> What to produce: The entries below should be output exactly as written.
(Data records)
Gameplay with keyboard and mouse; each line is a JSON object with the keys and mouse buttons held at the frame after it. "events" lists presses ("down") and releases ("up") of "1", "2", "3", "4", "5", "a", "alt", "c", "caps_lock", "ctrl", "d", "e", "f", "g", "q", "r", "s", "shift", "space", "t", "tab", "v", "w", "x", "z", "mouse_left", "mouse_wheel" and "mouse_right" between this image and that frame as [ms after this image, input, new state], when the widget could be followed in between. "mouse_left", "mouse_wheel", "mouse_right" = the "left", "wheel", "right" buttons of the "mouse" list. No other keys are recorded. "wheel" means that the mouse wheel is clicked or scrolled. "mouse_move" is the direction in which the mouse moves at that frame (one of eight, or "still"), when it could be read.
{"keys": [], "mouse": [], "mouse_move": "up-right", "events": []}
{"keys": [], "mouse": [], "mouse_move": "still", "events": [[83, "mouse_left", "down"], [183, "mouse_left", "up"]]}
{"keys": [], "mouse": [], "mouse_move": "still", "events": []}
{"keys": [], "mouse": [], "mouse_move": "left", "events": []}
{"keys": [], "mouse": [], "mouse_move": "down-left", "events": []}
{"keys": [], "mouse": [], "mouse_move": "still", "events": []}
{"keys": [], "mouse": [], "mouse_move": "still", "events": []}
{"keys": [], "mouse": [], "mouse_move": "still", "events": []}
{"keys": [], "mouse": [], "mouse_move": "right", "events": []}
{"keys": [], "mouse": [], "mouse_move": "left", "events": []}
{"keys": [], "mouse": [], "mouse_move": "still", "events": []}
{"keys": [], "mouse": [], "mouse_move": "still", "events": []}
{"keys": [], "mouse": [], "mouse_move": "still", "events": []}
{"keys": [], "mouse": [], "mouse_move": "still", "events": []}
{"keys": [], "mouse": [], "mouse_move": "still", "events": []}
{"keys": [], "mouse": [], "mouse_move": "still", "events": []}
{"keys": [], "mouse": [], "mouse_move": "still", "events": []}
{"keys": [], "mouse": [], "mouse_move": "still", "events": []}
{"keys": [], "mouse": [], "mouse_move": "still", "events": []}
(End Data records)
> Output for this task:
Gameplay with keyboard and mouse; each line is a JSON object with the keys and mouse buttons held at the frame after it. "events" lists presses ("down") and releases ("up") of "1", "2", "3", "4", "5", "a", "alt", "c", "caps_lock", "ctrl", "d", "e", "f", "g", "q", "r", "s", "shift", "space", "t", "tab", "v", "w", "x", "z", "mouse_left", "mouse_wheel" and "mouse_right" between this image and that frame as [ms after this image, input, new state], when the widget could be followed in between. "mouse_left", "mouse_wheel", "mouse_right" = the "left", "wheel", "right" buttons of the "mouse" list. No other keys are recorded. "wheel" means that the mouse wheel is clicked or scrolled. "mouse_move" is the direction in which the mouse moves at that frame (one of eight, or "still"), when it could be read.
{"keys": [], "mouse": [], "mouse_move": "up-right", "events": []}
{"keys": [], "mouse": [], "mouse_move": "still", "events": [[83, "mouse_left", "down"], [183, "mouse_left", "up"]]}
{"keys": [], "mouse": [], "mouse_move": "still", "events": []}
{"keys": [], "mouse": [], "mouse_move": "left", "events": []}
{"keys": [], "mouse": [], "mouse_move": "down-left", "events": []}
{"keys": [], "mouse": [], "mouse_move": "still", "events": []}
{"keys": [], "mouse": [], "mouse_move": "still", "events": []}
{"keys": [], "mouse": [], "mouse_move": "still", "events": []}
{"keys": [], "mouse": [], "mouse_move": "right", "events": []}
{"keys": [], "mouse": [], "mouse_move": "left", "events": []}
{"keys": [], "mouse": [], "mouse_move": "still", "events": []}
{"keys": [], "mouse": [], "mouse_move": "still", "events": []}
{"keys": [], "mouse": [], "mouse_move": "still", "events": []}
{"keys": [], "mouse": [], "mouse_move": "still", "events": []}
{"keys": [], "mouse": [], "mouse_move": "still", "events": []}
{"keys": [], "mouse": [], "mouse_move": "still", "events": []}
{"keys": [], "mouse": [], "mouse_move": "still", "events": []}
{"keys": [], "mouse": [], "mouse_move": "still", "events": []}
{"keys": [], "mouse": [], "mouse_move": "still", "events": []}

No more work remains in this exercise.